Every table partition (see Partitioned Tables) is split into a configured number of shards. Shards are then distributed across the cluster. As nodes are added to the cluster, CrateDB will move shards around to achieve maximum possible distribution.

Tip

Non-partitioned tables function as a single partition, so non-partitioned tables are still split into the configured number of shards.

Shards are transparent at the table-level. You do not need to know about or think about shards when querying a table.

Read requests are broken down and executed in parallel across multiple shards on multiple nodes, massively improving read performance.

Number of Shards

The number of shards can be defined by using the CLUSTERED INTO <number> SHARDS statement upon the table creation.

Example:

cr> create table my_table5 (
...   first_column int
... ) clustered into 10 shards;
CREATE OK, 1 row affected (... sec)

If the number of shards is not defined explicitly, the sensible default value is applied, (see CLUSTERED).

Note

The number of shards can be changed later on but it involves having the table in a READ-ONLY state until the operation is completed (see Changing the Number of Shards).

Caution

Well tuned shard allocation is vital. Read the Sharding Guide to make sure you’re getting the best performance out ot CrateDB.

Routing

CrateDB algorithmically determines which shard each table row belongs to. It does this using the value of a routing column.

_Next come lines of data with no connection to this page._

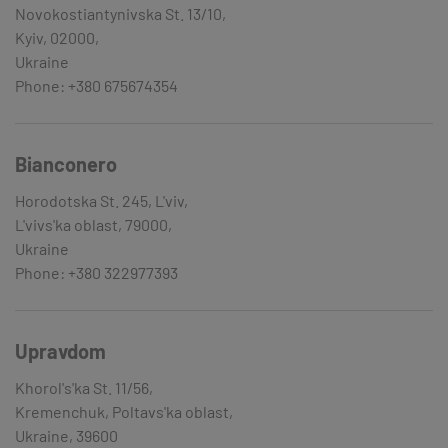
Novokostiantynivska St. 13/10,
Kyiv, 02000,
Ukraine
Phone: +380 675674354
Bianconero
Horodotska St. 245, L'viv,
L'vivs'ka oblast, 79000,
Ukraine
Phone: +380 322977393
Upravdom
Khorol's'ka St. 11/56,
Kremenchuk, Poltavs'ka oblast,
Ukraine, 39600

The column used for routing can be freely defined using the CLUSTERED BY (<column>) statement and is used to route a row to a particular shard.

Example:

cr> create table my_table6 (
...   first_column int,
...   second_column string
... ) clustered by (first_column);
CREATE OK, 1 row affected (... sec)

If primary key constraints are defined, the routing column definition can be omitted as primary key columns are always used for routing by default.

If the routing column is defined explicitly, it must match a primary key column:

cr> create table my_table8 (
...   first_column int primary key,
...   second_column string primary key,
...   third_column string
... ) clustered by (first_column);
CREATE OK, 1 row affected (... sec)

Example for combining custom routing and shard definition:

cr> create table my_table9 (
...   first_column int primary key,
...   second_column string primary key,
...   third_column string
... ) clustered by (first_column) into 10 shards;
CREATE OK, 1 row affected (... sec)